Using genomic markers to stratify patients allows companies to run smaller, more focused trials, but they still must ensure that sample sizes are large enough to prove a drug’s efficacy, as well as the efficacy of any associated genetic test. In addition, sample collection must be traced to precise patient populations to demonstrate a test’s utility. Companies must also navigate market timing challenges, assessing exactly when a test needs to be available in order to be used in a trial.

The industry’s growing focus on niche markets and pharmacogenomic drug development has raised evidentiary questions about smaller clinical trials and patient enrichment strategies based on biomarkers, per one interview-based study of stakeholders. Some companies have faced backlash from patients and advocacy groups when studies of promising experimental agents enrolled fewer subjects than they once did, due to strict genetic criteria.

New guidelines governing testing and genomics abound. The U.S.FDA, European Medicines Agency (EMA), and the Japanese Pharmaceutical and Medical Devices Agency (PMDA) have all published regulatory guidelines on pharmacogenomics,  but it’s still up to developers to collect compliant genomic data. Genomic information should directly inform decision-making, and should allow accurate assessments of the benefit/risk ratio and the medical value of a drug in its intended patient population.

Finally, improving the success rate of clinical trials by enrolling only patients who can benefit is pointless unless the resulting products are approved, reimbursed, and cost-effective. Commercial access issues and patient-related outcomes need to remain central to development.

■ **Work required**: Carry on the text about genomic markers in clinical trials, picking up after its final sentence. The data that follows comes from a separate source.

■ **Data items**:
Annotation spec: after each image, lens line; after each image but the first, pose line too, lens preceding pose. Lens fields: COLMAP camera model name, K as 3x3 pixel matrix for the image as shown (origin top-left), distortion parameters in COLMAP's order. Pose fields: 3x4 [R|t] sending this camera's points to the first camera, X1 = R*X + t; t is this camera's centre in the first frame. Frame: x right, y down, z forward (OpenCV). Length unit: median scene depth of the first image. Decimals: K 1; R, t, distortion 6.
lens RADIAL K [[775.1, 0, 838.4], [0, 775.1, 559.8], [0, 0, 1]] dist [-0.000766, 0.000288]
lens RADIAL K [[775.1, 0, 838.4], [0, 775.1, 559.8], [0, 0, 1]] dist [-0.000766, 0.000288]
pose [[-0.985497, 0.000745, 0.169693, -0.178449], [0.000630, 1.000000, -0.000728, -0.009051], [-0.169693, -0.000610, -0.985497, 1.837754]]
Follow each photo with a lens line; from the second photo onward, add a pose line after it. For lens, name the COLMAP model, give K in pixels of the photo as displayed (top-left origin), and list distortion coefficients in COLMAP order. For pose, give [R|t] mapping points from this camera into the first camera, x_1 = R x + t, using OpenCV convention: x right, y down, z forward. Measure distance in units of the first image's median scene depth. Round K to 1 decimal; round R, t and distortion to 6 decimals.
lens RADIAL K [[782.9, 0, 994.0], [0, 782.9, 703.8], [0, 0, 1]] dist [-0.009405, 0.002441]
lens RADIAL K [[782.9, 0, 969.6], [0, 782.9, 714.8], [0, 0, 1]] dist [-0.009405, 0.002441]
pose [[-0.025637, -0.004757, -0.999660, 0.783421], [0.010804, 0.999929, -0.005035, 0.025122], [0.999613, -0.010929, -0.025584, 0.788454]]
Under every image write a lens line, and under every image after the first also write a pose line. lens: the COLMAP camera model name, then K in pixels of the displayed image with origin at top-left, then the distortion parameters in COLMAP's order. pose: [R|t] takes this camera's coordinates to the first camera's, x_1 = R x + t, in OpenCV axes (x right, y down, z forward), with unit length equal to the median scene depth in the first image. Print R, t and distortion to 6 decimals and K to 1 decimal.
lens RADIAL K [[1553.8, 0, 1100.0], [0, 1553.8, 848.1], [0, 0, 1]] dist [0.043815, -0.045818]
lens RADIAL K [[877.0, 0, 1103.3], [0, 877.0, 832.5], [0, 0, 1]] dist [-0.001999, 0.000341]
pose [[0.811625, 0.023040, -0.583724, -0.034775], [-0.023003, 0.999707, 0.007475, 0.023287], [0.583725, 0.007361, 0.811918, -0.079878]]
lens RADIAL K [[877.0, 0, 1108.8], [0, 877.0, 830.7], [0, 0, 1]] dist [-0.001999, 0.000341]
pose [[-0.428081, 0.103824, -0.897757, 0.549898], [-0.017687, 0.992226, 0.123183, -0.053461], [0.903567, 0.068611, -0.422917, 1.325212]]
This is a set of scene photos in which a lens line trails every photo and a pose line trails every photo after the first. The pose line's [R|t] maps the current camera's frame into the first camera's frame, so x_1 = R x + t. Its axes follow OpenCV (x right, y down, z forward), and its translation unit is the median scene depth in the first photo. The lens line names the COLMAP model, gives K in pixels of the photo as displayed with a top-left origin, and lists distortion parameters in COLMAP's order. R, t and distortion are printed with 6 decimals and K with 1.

■ **Task answer**:
Companies practicing genomic-based development need to keep the following in mind:

• Outsourcing all or a portion of the pharmacogenomics, data analytics, bioinformatics, or target validation work may be a developer’s most efficient option, allowing access to specialized skills and deep experience at potentially lower cost
• Smaller trials are good; trials too small to draw conclusions from are not
• Pharmacogenomics data should articulate the benefit/risk ratio and medical value of a drug
• All drugs need to be cost effective to succeed in today’s market

Maintain high ethical and privacy standards

The possible mishandling of genomic samples and information, and the potential for discrimination based on genomic information remains a huge and to-date unresolved risk of personalized medicine.

The possible harmful impacts on patients (for instance, medically actionable results may prompt some patients to undergo invasive procedures), and the affordability of genetic tests are all ethical dilemmas of genomic testing. Companies must navigate these issues to bring products successfully to market. Education – of providers, patients, investigators, and other stakeholders – will be critical to ensuring the uptake and proper use of personalized medicine products.

For many firms, the complexities and expense of genomics-based patient enrollment necessitate finding an external partner with the proper expertise, technology, and global footprint to execute clinical trials. The diversity of global regulations governing biobanking (biospecimen collection and management), the need to retain samples during development and post-marketing, and the quality of collection and annotation required to ensure valid results can be daunting. Trials may involve extensive training of investigators regarding sample collection and processing requirements, not to mention full documentation of the chain of custody of samples and data.

Reinventing drug development

Are healthcare stakeholders – sponsors, physicians, patients, payers, and regulatory authorities – fully prepared for the era of personalized medicine? Probably not. And it remains unclear whether current pharmaceutical development economic models work for genomic medicine.

However, at PAREXEL, we believe adapting to personalized medicine and the host of changes it will bring is a necessity and an opportunity. Developing the right skill sets for collaboration, for incorporating new technologies and processes, and for handling genetic data securely and ethically will demand building expertise in-house, working with external partners, and finding optimal combinations of both.